## PROMPT
Can you summarize the special-issue introduction in exactly two sentences?

## EXERCISE PASSAGE
◆ ◆ ◆ ◆ ◆ ◆ ◆
This special issue on Computational Intelligence Tools for Processing Collective Data deals with the important role of the computational intelligence paradigms in creation, maintenance and use of information systems. Collective data mean data originating from different and autonomous sources including text, numeric, images, video and other multimedia data. In most cases, such data are complex and their effective processing requires implementation of the advanced computational intelligence tools and techniques. Implementation of the above tools leads to creation of the intelligent information systems.

The issue focuses on various methods and techniques of computational intelligence. Application of these methods and techniques is today considered as a key success factor in a majority of the real-life information systems. These tools and techniques are used to enhance, support or replace traditional approaches to decision making in intelligent data mining, complex data analysis and managing data processing within information systems. Several real-life applications of these tools and techniques are also presented in the issue.

This special issue of the Journal of Universal Computer Science contains several carefully selected and extended versions of the invited and regular papers presented at the 2nd IEEE International Conference on Cybernetics - CYBCONF 2015, held in Gdynia (Poland) on 24-26 June 2015.

Page 735

2 Contributions Included in the Special Issue

This special issue is a collection of research works written by specialists focusing on promising approaches in computational intelligence and consists of eight papers covering examples of application of novel methods and techniques.

2.1 Automatic Generation of Interactive Cooking Video with Semantic Annotation

Since video has become a popular format type for the interactive contents, we can observe growing interest in research on semantic annotation methods, which aim at searching and representing objects included in video data [Andrews 12]. The research on methods for detection and recognition of objects, events and actions in videos is receiving an increasing attention from the scientific community. This research has relevance for many applications, from semantic video indexing to intelligent video surveillance systems and advanced human-computer interaction interfaces [Ballan, 11].

The paper of Kyeong-Jin Oh, Myung-Duk Hong, Ui-Nyoung Yoon and Geun-Sik Jo proposes an interactive video system to generate automatically interactive videos. The domain of interest of the authors is to propose a system that makes it possible for people to interact with video to find a specific part or to obtain relevant information from it. However, such solutions need to be implemented based on dedicated and intelligent user interfaces and videos must be transformed to interactive videos. Semantic video annotation process is proposed to assure the interaction. The discussed process consists of adequate synchronization between elements and objects of the video and the users, alignment of the video parts with respect to the expectation of users, information extraction according to the expectation of users and semantic interconnection between elements and objects of video and users.
◆ ◆ ◆ ◆ ◆ ◆ ◆
## SUPPLIED INFORMATION

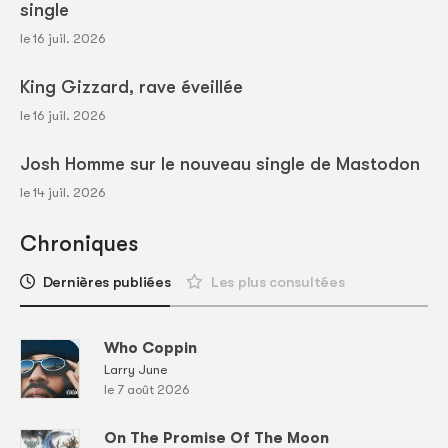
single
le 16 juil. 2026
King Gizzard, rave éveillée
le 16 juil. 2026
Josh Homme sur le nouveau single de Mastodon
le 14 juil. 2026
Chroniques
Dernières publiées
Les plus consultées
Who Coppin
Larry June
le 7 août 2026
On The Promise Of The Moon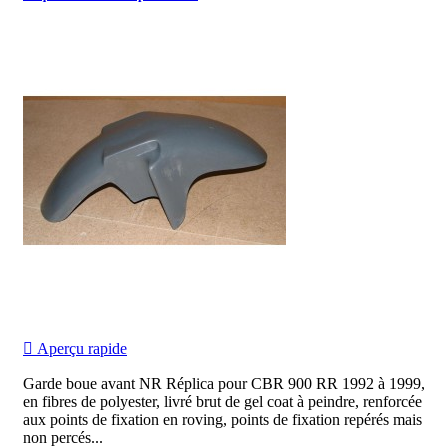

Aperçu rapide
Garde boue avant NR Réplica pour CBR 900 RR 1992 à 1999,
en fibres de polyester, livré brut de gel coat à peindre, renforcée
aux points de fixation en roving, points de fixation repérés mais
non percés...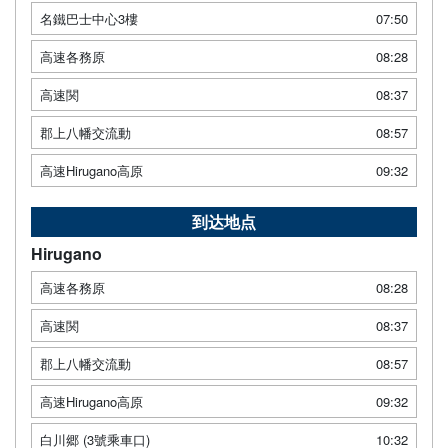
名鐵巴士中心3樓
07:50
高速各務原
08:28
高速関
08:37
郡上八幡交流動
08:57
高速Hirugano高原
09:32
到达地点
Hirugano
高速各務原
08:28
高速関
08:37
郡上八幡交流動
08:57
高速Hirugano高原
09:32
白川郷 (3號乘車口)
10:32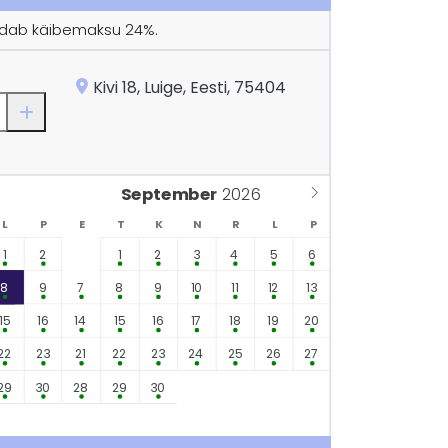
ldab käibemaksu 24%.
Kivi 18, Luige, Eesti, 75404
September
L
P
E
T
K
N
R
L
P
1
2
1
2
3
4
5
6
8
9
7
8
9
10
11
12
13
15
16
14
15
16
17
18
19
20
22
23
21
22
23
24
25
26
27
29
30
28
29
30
◆ ◆ ◆ ◆ ◆ ◆ ◆
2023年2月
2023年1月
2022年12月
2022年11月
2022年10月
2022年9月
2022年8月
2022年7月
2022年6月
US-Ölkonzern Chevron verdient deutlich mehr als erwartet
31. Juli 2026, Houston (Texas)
◆ ◆ ◆ ◆ ◆ ◆ ◆
## SOLUTION TO THE PROBLEM
The special issue on Computational Intelligence Tools for Processing Collective Data contains eight selected and extended papers from CYBCONF 2015, held in Gdynia, Poland, on 24-26 June 2015. These papers apply computational intelligence methods to complex data from different, autonomous sources, and one of them proposes a system that automatically generates interactive videos through semantic video annotation.